Evidently, Monica thought, watching him, the good doctor has a beef against nanotech. She wondered which grant application of his had been turned down in favour of some sexy nano-proposal.

Henry said mildly, “I’m not here to defend nanotech. The Moonseed, however, is doing one simple thing: building inward, and smaller. The structure, in fact, seems to be similar on all scales. You don’t need much stored information, or computation, or materials transfer to achieve that.”

The Admiral frowned. “I wish you scientist types wouldn’t argue with each other. So the Moonseed is some kind of artificial phenomenon. We’re looking at tiny machines here. Is that what you’re saying?”

Henry said, “Maybe they are artificial. Maybe they are alive. It may be that when a life form is sufficiently advanced, there is no difference. It may not matter anyhow.”

Bromwich shook her head, visibly angry, dissatisfied at the speculation and lack of clarity. “Continue with your analysis,” she told Henry. “What’s this thing for? What’s the point of rebuilding a rock?”

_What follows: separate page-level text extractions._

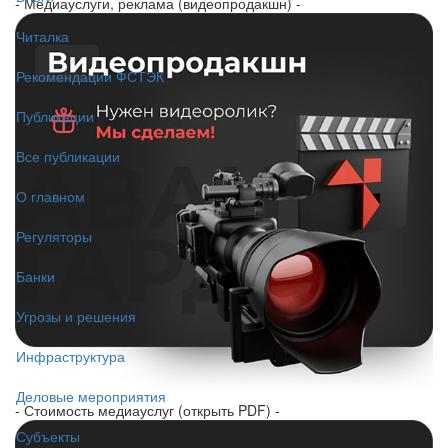
- Медиауслуги, реклама (видеопродакшн) -
Читалка
Рекомендации ФСТЭК
Публикации
Все публикации
О главном
Регуляторы
Банки
Угрозы и решения
Инфраструктура
Деловые мероприятия
- Стоимость медиауслуг (открыть PDF) -
Субъекты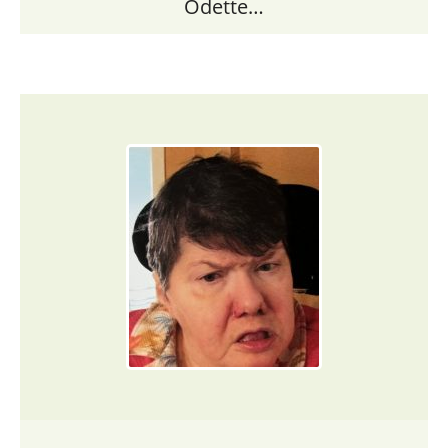
Odette…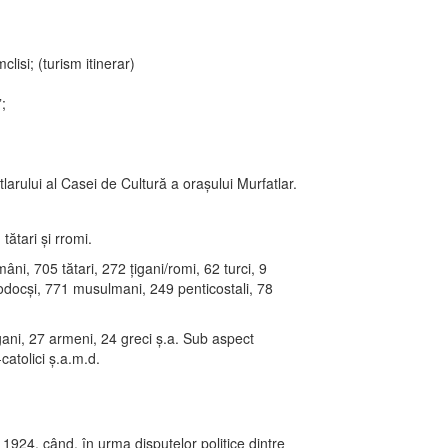
si; (turism itinerar)
;
arului al Casei de Cultură a oraşului Murfatlar.
tătari şi rromi.
i, 705 tătari, 272 ţigani/romi, 62 turci, 9
todocşi, 771 musulmani, 249 penticostali, 78
gani, 27 armeni, 24 greci ş.a. Sub aspect
atolici ş.a.m.d.
924, când, în urma disputelor politice dintre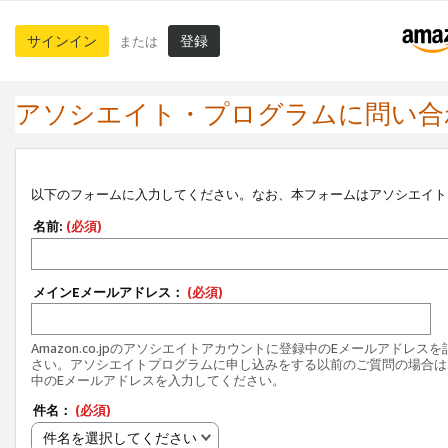
サインイン
登録
または
アソシエイト・プログラムに問い合
以下のフォームに入力してください。なお、本フォームはアソシエイト
名前:
(必須)
メインEメールアドレス：
(必須)
Amazon.co.jpのアソシエイトアカウントに登録中のEメールアドレス
さい。アソシエイトプログラムに申し込みをする以前のご質問の場合は
中のEメールアドレスを入力してください。
件名：
(必須)
件名を選択してください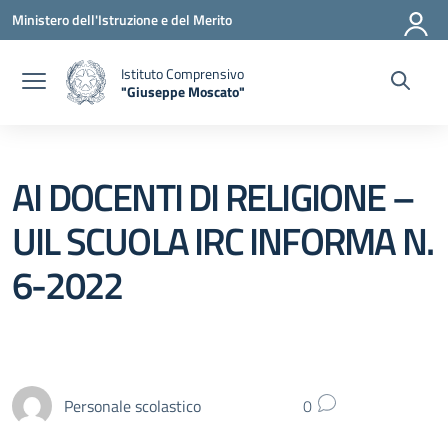
Vai ai contenuti
Vai al menu di navigazione
Vai al footer
Ministero dell'Istruzione e del Merito
Istituto Comprensivo
"Giuseppe Moscato"
— Visita la pagina iniziale della scuola
AI DOCENTI DI RELIGIONE –
UIL SCUOLA IRC INFORMA N.
6-2022
Personale scolastico
0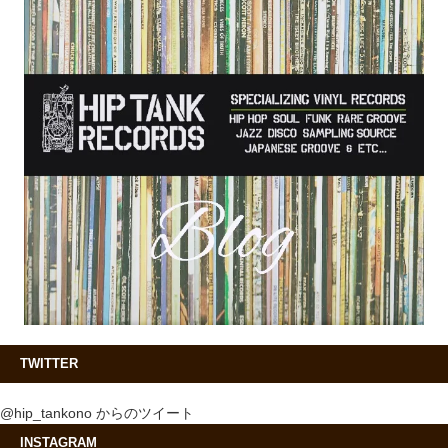
TWITTER
@hip_tankono からのツイート
INSTAGRAM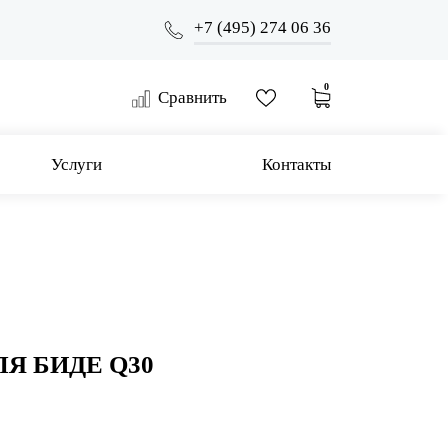
+7 (495) 274 06 36
0
Сравнить
Услуги
Контакты
Я БИДЕ Q30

“Concentration of energy,” Henry said.

“What?”

“There is enough chemical energy in a tank of gasoline to achieve unified-theory levels of energy density — if all the energy could be applied to a single proton. Which we can’t achieve. We build colliding accelerators miles long to try to emulate that, but we don’t even come close, not within orders of magnitude.”

Bromwich pulled her lip. “You’re saying these little critters turn lumps of rock into — uh — miniature particle accelerators.”

“That’s exactly it, Admiral.”

Henry showed images from Edinburgh, exploding rocks around a volcanic plug called Arthur’s Seat, evidence from the lab where Apollo sample 86047 had exploded.

“The contaminated rocks achieve densities, towards the centre, at which fusion processes, at least, can occur. When the Moonseed destroys a chunk of rock, the outcome is dust, and a flood of high-energy radiation, and more Moonseed. It’s a way of propagating.”

“Mini nukes?” asked the Admiral.

“Yes.”

“What do you mean, at least fusion?”

This was Monica’s speciality. “He means the Moonseed constructs may reach greater levels of force unification than just fusion.”